At one AWEA board meeting held here in Bakersfield, the chair threatened to call in security and have me and a representative of the local Sierra Club—an environmental group--forcibly removed. So no, I don’t think I ever said “hide them”.
Renewables International: Overall, one gets the impression that ancient statements (some of them even from the 1980s) are being used against wind power, an industry that looks completely different decades later. Do you think there is some shift going on in perceptions in the US right now – or perhaps even internationally, given the international limelight thrust upon you?
The fossil-fuel and nuclear industries see what has happened in Denmark and Germany, especially Germany, and they’re running scared. They have to stop renewables now, once and for all, or their earnings are threatened. It appears to me that they’re pulling out all the stops in Great Britain, Canada, and the US to put renewables down to maintain market share for as long as they can. They’ve allied themselves with the easily susceptible far right and jointly have launched a broad campaign to roll back the gains we’ve made.

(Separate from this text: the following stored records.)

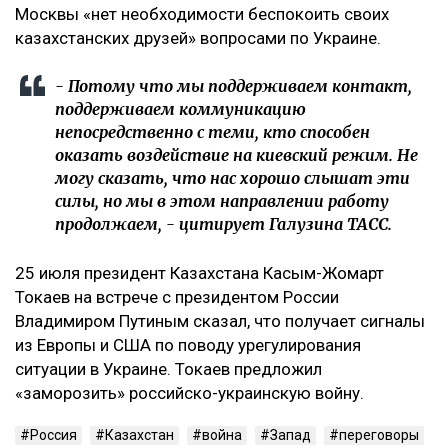
Москвы «нет необходимости беспокоить своих
казахстанских друзей» вопросами по Украине.
‎- Потому что мы поддерживаем контакт,
поддерживаем коммуникацию
непосредственно с теми, кто способен
оказать воздействие на киевский режим. Не
могу сказать, что нас хорошо слышат эти
силы, но мы в этом направлении работу
продолжаем, - цитирует Галузина ТАСС.
‎25 июля президент Казахстана Касым-Жомарт
Токаев на встрече с президентом России
Владимиром Путиным сказал, что получает сигналы
из Европы и США по поводу урегулирования
ситуации в Украине. Токаев предложил
«заморозить» российско-украинскую войну.
Россия
Казахстан
война
Запад
переговоры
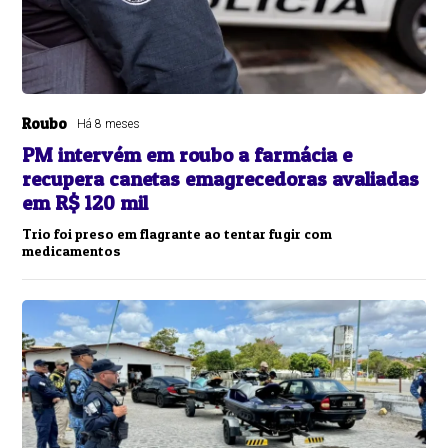
Roubo
Há 8 meses
PM intervém em roubo a farmácia e
recupera canetas emagrecedoras avaliadas
em R$ 120 mil
Trio foi preso em flagrante ao tentar fugir com
medicamentos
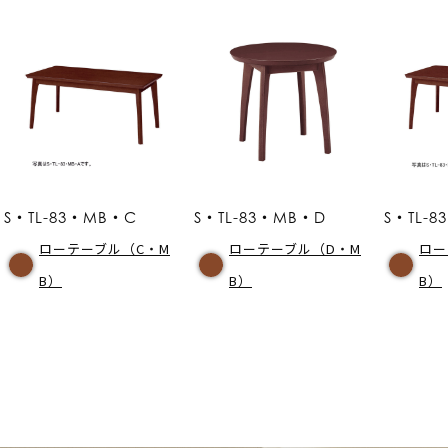
S・TL-83・MB・C
S・TL-83・MB・D
S・TL-
ローテーブル（C・M
ローテーブル（D・M
ロー
B）
B）
B）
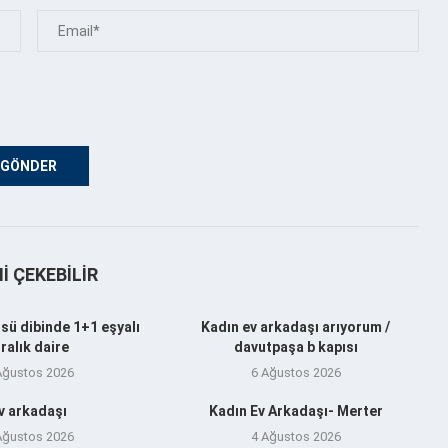
NI ÇEKEBILIR
sü dibinde 1+1 eşyalı
Kadın ev arkadaşı arıyorum /
iralık daire
davutpaşa b kapısı
Ağustos 2026
6 Ağustos 2026
v arkadaşı
Kadın Ev Arkadaşı- Merter
Ağustos 2026
4 Ağustos 2026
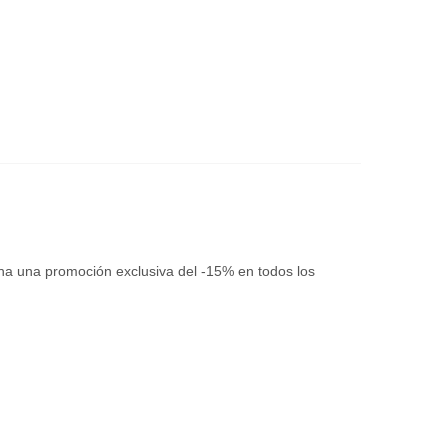
a una promoción exclusiva del -15% en todos los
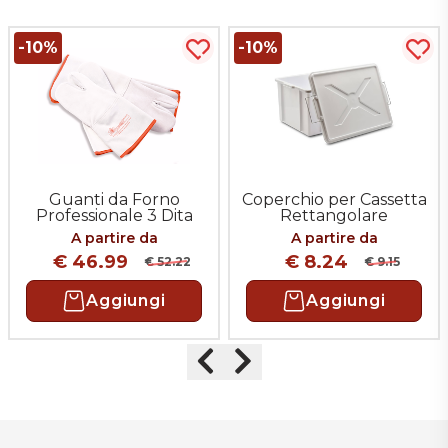
-10%
-10%
uista più tardi
Acquista più tardi
Acqu
Guanti da Forno
Coperchio per Cassetta
Professionale 3 Dita
Rettangolare
A partire da
A partire da
€ 46.99
€ 8.24
€ 52.22
€ 9.15
Aggiungi
Aggiungi
Precedente
Successivo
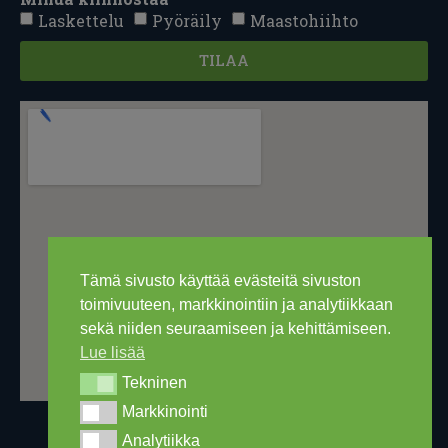
Laskettelu
Pyöräily
Maastohiihto
TILAA
Tämä sivusto käyttää evästeitä sivuston
toimivuuteen, markkinointiin ja analytiikkaan
sekä niiden seuraamiseen ja kehittämiseen.
Lue lisää
Tekninen
Tekninen
Markkinointi
Markkinointi
Analytiikka
Analytiikka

I am an advocate of renewable energy, but in that role I can be a critic. My work illustrates what not to do as much as it describes what to do—what we do wrong, as well as what we do right.
But we can’t pick and choose how our work will be used by our allies or our enemies. I’ve never been an apologist for the industry. My career has been built on frank--sometimes unflattering--assessments of where we are and where we need to go. I don’t have any plans to change that.